Rarely used conductor material in coil manufacturing
Wires made of the following materials are rarely used in coil production:
Carbon wire is cheaper to produce and suppresses radio frequency interference (RFI) and electromagnetic interference (EMI). It is used in vehicle construction and as replacement wire.
Manganin is an alloy consisting of copper, manganese and nickel. Manganin, also called constantin, has very little change in resistance with temperature fluctuations, is very resistant to heat corrosion and has high long-term stability.
Titanium has good mechanical and physical properties. It is acid resistant and easy to configure, fabricate and weld. The corrosion resistance of titanium wire has made it a major component in the aerospace, chemical processing and medical industries.
Nickel-chromium wire is made of nickel, chromium and iron. It is tough and resistant to oxidation and has good ductility and weldability. The different types of nichrome have a number designation that indicates the amount of nickel they contain. The types of nichrome are nichrome 20, 30, 40, 60, 70 and 80. The operating temperature of nichrome varies between 1050° C and 1180° C.
Kanthal is an alloy of iron-chromium-aluminium (FeCrAl) and is used in resistance and high-temperature applications. It forms a protective layer of aluminium oxide that serves as both a heat conductor and insulator. Kanthal has an extremely high melting temperature of 1425° C.
Nickel wire heats up quickly and has a very low resistance. Unfortunately, nickel wire melts easily at high temperatures and can therefore only be used in temperature-controlled applications.

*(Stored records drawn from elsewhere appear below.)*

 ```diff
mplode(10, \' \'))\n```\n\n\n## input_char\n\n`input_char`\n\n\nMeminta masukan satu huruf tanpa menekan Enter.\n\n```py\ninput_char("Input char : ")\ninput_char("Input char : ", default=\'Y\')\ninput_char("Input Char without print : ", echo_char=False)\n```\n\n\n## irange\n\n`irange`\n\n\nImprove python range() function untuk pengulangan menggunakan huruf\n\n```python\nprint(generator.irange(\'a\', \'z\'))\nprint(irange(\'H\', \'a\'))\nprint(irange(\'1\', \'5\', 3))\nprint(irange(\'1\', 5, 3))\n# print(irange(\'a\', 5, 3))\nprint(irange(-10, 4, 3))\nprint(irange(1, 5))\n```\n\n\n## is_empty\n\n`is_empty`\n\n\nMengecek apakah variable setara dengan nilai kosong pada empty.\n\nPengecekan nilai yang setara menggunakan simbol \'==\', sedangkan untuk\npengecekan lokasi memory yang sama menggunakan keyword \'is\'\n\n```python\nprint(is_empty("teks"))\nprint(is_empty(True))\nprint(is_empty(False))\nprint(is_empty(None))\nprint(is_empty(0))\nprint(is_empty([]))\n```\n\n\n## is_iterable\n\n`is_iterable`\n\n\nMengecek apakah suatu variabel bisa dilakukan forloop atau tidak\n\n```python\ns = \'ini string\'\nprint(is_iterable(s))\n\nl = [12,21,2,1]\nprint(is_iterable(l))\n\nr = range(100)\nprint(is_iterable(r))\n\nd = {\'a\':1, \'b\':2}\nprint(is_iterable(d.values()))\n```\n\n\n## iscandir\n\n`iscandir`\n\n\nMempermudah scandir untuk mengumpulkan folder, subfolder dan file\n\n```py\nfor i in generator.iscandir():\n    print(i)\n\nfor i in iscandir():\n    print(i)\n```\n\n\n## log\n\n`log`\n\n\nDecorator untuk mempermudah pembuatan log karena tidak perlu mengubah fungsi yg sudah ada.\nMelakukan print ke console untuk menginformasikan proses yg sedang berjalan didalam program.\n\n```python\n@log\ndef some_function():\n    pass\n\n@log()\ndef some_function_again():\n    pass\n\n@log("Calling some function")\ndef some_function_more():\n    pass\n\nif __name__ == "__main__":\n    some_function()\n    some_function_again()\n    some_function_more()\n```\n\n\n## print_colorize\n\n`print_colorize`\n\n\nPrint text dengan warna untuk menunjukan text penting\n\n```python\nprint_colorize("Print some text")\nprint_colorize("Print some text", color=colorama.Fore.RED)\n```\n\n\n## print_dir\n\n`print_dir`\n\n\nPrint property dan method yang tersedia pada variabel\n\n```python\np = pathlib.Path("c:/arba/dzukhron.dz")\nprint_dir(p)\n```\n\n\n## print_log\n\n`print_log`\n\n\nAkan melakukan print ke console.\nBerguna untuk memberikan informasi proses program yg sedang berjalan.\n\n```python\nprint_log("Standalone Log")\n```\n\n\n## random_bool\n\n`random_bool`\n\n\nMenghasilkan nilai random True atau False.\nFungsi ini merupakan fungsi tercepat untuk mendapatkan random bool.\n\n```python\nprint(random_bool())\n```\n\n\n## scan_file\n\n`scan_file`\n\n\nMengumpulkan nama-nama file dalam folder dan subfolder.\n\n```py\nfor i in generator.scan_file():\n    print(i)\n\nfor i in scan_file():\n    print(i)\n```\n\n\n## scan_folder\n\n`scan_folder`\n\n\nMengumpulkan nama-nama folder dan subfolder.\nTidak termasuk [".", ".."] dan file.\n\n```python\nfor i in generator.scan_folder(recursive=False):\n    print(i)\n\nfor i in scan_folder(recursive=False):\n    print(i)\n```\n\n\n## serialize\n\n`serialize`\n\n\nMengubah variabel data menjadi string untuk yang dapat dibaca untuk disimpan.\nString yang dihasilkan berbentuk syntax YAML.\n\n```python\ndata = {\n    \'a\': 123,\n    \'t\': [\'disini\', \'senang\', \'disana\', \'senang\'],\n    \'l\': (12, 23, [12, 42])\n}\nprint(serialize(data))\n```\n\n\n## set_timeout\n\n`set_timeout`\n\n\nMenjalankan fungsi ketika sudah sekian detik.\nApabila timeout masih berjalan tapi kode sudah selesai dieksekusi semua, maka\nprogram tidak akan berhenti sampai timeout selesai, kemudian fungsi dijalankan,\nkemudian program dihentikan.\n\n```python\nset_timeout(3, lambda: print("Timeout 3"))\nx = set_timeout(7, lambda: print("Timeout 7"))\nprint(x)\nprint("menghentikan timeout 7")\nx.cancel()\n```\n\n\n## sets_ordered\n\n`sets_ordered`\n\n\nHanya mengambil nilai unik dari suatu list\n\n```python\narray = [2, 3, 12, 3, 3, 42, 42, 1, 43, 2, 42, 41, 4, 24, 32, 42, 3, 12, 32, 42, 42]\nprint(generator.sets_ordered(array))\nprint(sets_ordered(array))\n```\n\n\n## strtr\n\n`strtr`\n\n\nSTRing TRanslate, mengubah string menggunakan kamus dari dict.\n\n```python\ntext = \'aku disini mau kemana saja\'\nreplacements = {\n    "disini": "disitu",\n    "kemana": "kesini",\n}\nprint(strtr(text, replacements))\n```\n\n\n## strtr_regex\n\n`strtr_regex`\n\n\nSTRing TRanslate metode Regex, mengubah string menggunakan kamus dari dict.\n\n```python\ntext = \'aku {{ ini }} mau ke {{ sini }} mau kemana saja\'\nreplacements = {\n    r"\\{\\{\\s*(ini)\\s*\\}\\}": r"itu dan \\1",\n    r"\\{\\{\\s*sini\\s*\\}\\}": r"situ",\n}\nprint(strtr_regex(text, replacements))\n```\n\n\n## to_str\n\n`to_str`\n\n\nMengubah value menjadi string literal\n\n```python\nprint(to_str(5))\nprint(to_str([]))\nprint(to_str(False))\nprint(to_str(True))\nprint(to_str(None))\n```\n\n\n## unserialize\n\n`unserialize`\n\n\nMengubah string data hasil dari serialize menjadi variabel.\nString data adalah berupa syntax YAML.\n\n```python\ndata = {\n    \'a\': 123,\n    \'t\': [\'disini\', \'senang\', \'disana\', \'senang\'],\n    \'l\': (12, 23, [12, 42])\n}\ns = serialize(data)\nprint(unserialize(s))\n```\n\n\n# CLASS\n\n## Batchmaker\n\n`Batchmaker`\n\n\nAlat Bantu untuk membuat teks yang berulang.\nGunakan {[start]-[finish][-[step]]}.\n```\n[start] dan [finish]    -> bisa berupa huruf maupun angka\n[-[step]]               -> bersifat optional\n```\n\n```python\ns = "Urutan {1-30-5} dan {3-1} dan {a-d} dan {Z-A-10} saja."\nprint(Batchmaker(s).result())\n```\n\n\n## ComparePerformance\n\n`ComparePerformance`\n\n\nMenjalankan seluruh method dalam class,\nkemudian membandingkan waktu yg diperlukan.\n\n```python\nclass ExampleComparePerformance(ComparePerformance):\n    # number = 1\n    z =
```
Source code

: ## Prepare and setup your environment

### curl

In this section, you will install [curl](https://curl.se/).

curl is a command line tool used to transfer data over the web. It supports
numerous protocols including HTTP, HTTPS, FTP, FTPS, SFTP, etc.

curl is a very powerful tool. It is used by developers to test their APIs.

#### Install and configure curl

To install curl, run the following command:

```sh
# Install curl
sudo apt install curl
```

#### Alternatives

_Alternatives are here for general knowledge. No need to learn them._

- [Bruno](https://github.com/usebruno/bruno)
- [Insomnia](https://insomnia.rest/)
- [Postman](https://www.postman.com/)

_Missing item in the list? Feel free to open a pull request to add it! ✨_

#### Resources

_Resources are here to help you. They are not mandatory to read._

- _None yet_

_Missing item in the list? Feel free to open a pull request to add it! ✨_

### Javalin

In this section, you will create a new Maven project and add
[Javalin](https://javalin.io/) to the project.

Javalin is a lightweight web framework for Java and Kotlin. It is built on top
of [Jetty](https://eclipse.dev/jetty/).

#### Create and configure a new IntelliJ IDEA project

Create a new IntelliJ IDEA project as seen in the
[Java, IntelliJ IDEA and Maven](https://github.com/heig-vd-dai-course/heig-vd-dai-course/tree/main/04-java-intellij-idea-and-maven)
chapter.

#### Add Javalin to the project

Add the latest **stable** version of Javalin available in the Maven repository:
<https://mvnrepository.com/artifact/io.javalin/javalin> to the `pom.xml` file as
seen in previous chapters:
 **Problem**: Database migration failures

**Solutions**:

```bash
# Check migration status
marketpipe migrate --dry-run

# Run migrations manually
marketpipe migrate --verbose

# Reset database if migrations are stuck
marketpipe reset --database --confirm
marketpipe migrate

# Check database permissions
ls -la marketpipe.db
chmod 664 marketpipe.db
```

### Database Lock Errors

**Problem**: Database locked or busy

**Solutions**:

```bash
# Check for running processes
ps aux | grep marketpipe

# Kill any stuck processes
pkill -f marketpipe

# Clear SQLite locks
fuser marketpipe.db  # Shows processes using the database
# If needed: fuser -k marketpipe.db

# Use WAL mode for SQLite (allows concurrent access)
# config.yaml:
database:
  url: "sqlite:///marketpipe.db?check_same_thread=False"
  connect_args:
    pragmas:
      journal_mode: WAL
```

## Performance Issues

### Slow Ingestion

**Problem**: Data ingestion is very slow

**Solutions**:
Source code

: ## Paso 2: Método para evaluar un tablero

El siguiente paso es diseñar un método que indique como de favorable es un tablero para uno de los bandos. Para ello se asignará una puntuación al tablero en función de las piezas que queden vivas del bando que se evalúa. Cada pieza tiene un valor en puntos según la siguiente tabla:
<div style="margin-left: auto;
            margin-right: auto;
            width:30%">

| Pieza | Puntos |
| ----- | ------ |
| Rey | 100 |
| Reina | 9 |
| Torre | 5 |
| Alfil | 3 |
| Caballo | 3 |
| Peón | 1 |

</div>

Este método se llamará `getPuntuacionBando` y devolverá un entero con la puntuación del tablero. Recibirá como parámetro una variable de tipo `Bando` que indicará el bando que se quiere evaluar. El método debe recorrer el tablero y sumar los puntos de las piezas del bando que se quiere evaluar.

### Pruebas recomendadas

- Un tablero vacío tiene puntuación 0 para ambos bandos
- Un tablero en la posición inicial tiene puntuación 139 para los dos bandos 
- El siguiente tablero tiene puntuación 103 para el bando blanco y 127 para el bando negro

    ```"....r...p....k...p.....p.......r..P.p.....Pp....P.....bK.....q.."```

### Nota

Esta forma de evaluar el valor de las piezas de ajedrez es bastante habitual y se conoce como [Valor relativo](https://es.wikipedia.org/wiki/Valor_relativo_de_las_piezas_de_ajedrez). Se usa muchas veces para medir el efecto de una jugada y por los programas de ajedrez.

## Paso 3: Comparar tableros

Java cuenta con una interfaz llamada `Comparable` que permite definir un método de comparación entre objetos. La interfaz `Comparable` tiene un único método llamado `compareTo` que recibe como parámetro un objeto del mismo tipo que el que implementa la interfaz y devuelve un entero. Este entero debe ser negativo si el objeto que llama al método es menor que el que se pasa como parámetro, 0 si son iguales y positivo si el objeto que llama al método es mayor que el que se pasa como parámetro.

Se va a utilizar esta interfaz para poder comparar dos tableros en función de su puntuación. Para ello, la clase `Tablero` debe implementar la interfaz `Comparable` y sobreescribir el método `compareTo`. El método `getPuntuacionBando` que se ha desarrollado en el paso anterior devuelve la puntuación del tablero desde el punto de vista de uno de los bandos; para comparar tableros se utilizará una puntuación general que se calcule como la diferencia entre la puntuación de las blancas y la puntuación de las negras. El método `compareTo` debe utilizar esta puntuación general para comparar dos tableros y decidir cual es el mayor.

Conclusion regarding the most suitable wire material in the manufacture of solenoid coils
Copper is and remains the most common material in coil manufacturing, but depending on the intended use, required performance or target price, it is also worthwhile to test alternative wire materials. Over the past few years, aluminium or copper-clad aluminium (CCA wire) in particular have established themselves as widespread options for coil production.